Battele
At the turn of the century, the thriving mining community of Battelle was spread in a north – south line along the foot of Lookout Mountain five miles north of Valley Head, Alabama. Today the forest has reclaimed the whole area and not a single building remains to cast the aura of the ghost town. Today scattered brick, piles of rotted lumber, an occasional piece of metal, mark the ruins of Battelle. Here and there a tame rosebush still fights for survival among the weeds and vines and a row of jonquils looks strangely out of place.
It is difficult to realize that the settlement here once included hundreds of houses, a school, a commissary, a hotel and post office, in addition to the furnace and coke ovens. Battelle had a water system with water from a spring that was pumped into a large wooden tank and then piped into the surrounding homes.
Most of the historical data and old photographs of Battelle have been provided by the first child born at Battelle, Robert N. Mann. Mann is the Cherokee County Historian and president of the Cherokee County Historical Society.
Mining prospectors found pockets of a fairly good grade of iron ore, coal and limestone. All the ingredients for making pig iron. The Lookout Mountain Iron Company was consequently formed by a group of Ohio mining speculators, headed by Colonel John Gordon Battelle. Although he already had large investments in the iron and steel industry in Ohio and the Middle West, Battelle took a great personal interest in the operation to which he gave his name. He moved there and personally supervised the mine activity until it was determined that the mineral deposits were of insufficient quality or quantity to compete with the mines being developed in the Birmingham area. In 1905 the furnace was placed on a standby basis and the houses and other properties gradually liquidated.
During World War I, the British government purchased the furnace, which was then dismantled and shipped to Calcutta, India.

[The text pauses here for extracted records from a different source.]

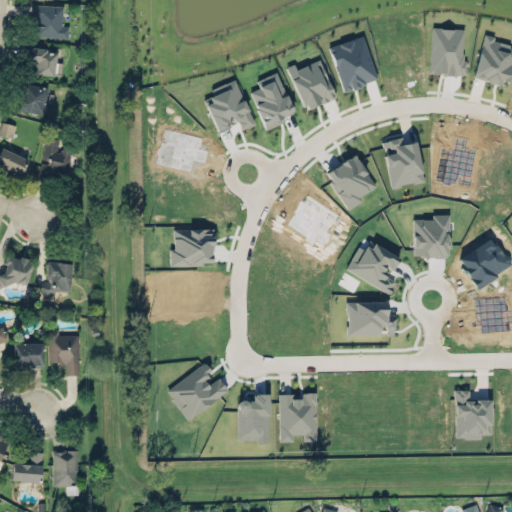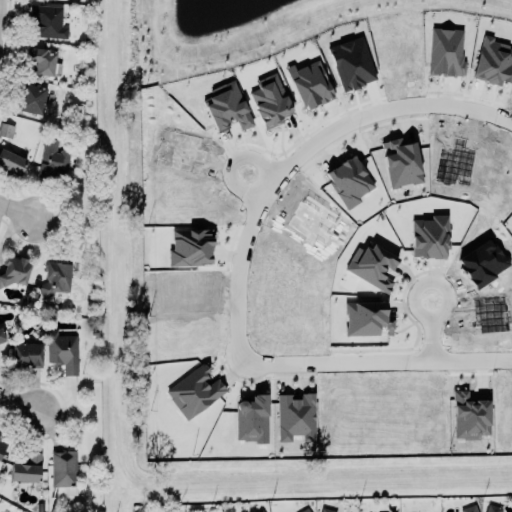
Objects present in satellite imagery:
building: (47, 20)
building: (47, 21)
building: (445, 50)
building: (493, 59)
building: (42, 61)
building: (493, 61)
building: (351, 62)
building: (31, 98)
building: (227, 106)
building: (6, 129)
road: (300, 154)
building: (54, 158)
building: (11, 159)
building: (11, 161)
building: (401, 161)
building: (348, 180)
road: (17, 209)
building: (430, 234)
building: (429, 236)
building: (190, 246)
building: (372, 264)
building: (13, 268)
building: (15, 270)
building: (57, 275)
building: (56, 277)
building: (366, 317)
road: (431, 329)
building: (1, 332)
building: (62, 350)
building: (62, 350)
building: (26, 353)
building: (26, 354)
road: (375, 360)
building: (194, 390)
road: (21, 401)
building: (469, 413)
building: (469, 415)
building: (295, 416)
building: (251, 418)
building: (2, 440)
building: (2, 443)
building: (26, 466)
building: (62, 466)
building: (63, 467)
building: (27, 468)
building: (493, 507)
building: (493, 507)
building: (469, 508)
building: (493, 508)
building: (327, 509)
building: (260, 510)
building: (304, 510)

Although Battelle’s financial venture in DeKalb County proved unsuccessful; he did very well with other investments. When he died in 1918 he left $4,000,000 to his only son, Gordon. The younger Battelle, who died in 1923, willed the fortune to the Battelle Memorial Institute of Columbus, Ohio.
After the mining company ceased operations at Battelle and the better homes were sold and moved, there was never much activity in the community. The Belcher Lumber Company of Centerville operated there for a few years in the 1940’s. In more recent years many people of the county had never heard of 1900’s boom of Battelle. In 1969 when the Alabama Great Southern Train derailed and propane tanks exploded there, news accounts gave the site of the wreck as Battelle. Anyone with sufficient curiosity to make a bumpy five mile ride and do a little hiking can still find what remains of the ruins of Battelle.